Guenter Du hast recht, da werde ich drauf achten, dass keine Kinder dabei sind.

Nico stimmt, er oder sie ist schon zwischen 35- 40 cm groß und hat schon richtig Power. Manchmal habe ich das Gefühl, dass er extra um mehr Kontakt sucht und absicjtlich noch zusätzlich an meinem Finger saugt.
Zusätzlich achte ich darauf, dass meine Fingernägel kurz sind, weil ich nicht möchte dass ich den Mund verletze.

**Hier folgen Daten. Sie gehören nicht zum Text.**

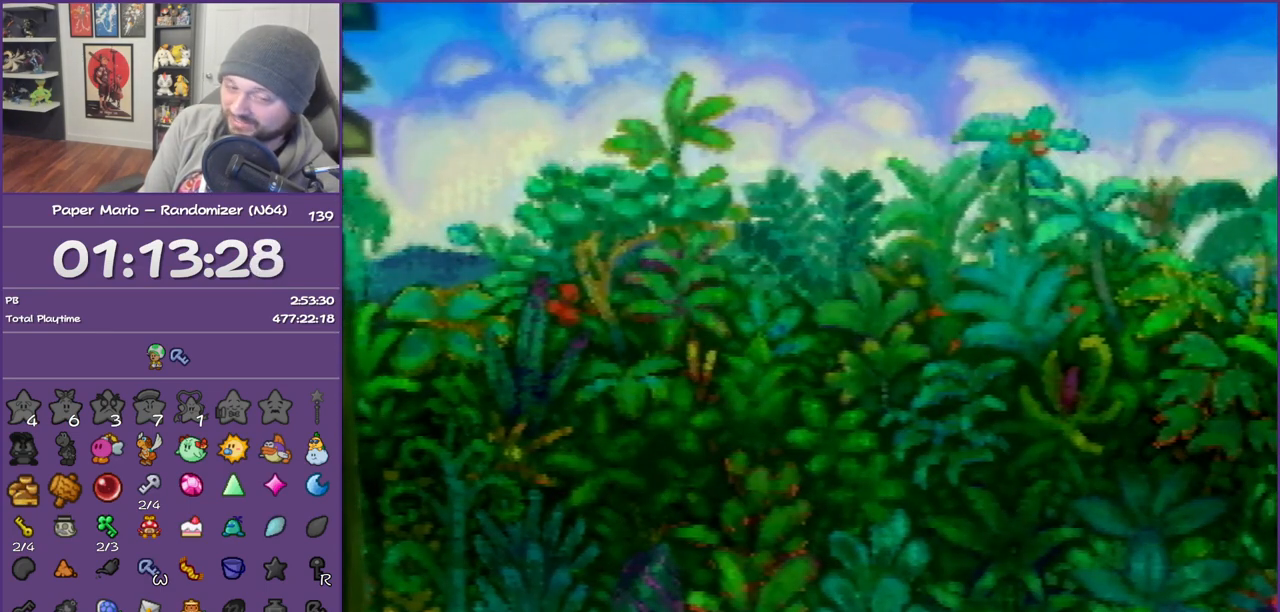
{"buttons": ["B"], "left_stick": "center", "events": []}
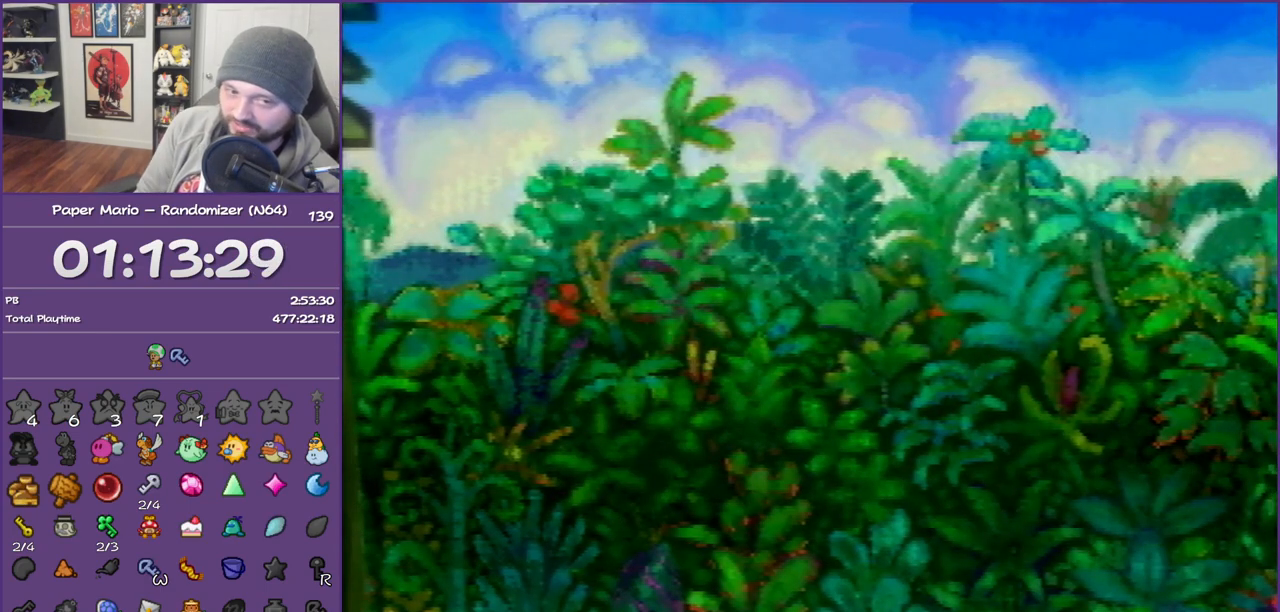
{"buttons": ["B"], "left_stick": "center", "events": []}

Thundergirl, Deine Goldika sieht ja richtig goldig aus, warum versuchst Du nicht mit dem Finger zugeben, sie sieht sehr zahm aus. die macht bestimmt mit.  Die Bilder sind für die Götter 

Joerg, das habe ich mir bildlich vorgestellt und mußte richtig lachen. Das muß ja richtig süß aussehen, dass sie so zahm ist und sich aus dem Wasser rausholen lässt.

UlliW Seidenraupen ist auch eine sehr gute Idee, werde es mal ausprobieren wegen den anderen Fischen aber der zahme würde bestimmt nicht zulassen.
Seiden raupen, wo kriegt man sie?

Werde heute Abend mal Bilder reinstellen.


----------



## Ulli (12. Juli 2011)

*AW: Mein koi frißt mir aus der Hand*



olivia schrieb:


> Seidenraupen ist auch eine sehr gute Idee, werde es mal ausprobieren wegen den anderen Fischen aber der zahme würde bestimmt nicht zulassen.
> Seiden raupen, wo kriegt man sie?
> 
> Werde heute Abend mal Bilder reinstellen.



Hallo Olivia,

Seidenraupen bekomt man im Zoofachmarkt, im Internet oder auch im gut sortierten Baumarkt (auf die Qualität achten!).  Du kannst die Raupe ja wieder wegziehen, wenn der Zahme kommt  aber lass die anderen mal ein bisschen zusehen wie er frisst, dann klappt das schon bald mit den anderen auch. 

Viele Grüße
Ulli (...der auf die Bilder wartet  )


----------



## olivia (13. Juli 2011)

*AW: Mein koi frißt mir aus der Hand*

Danke UlliW 

Hier kommt das versprochene Bild:
 ttaaaa taaa tttaaa taaaaaaa.....


----------



## Ulli (13. Juli 2011)

*AW: Mein koi frißt mir aus der Hand*

Hallo Olivia,

sehr schön, wie er mampft - danke für's Bild.
Wenn es bei uns draussen mal nicht Sintflut spielt, dann fotografiere ich meine auch mal und stelle die Bilder ein. Es regnet so stark, dass ich aus 50m Entfernung nicht mal den Teich sehe, geschweige denn Fische... 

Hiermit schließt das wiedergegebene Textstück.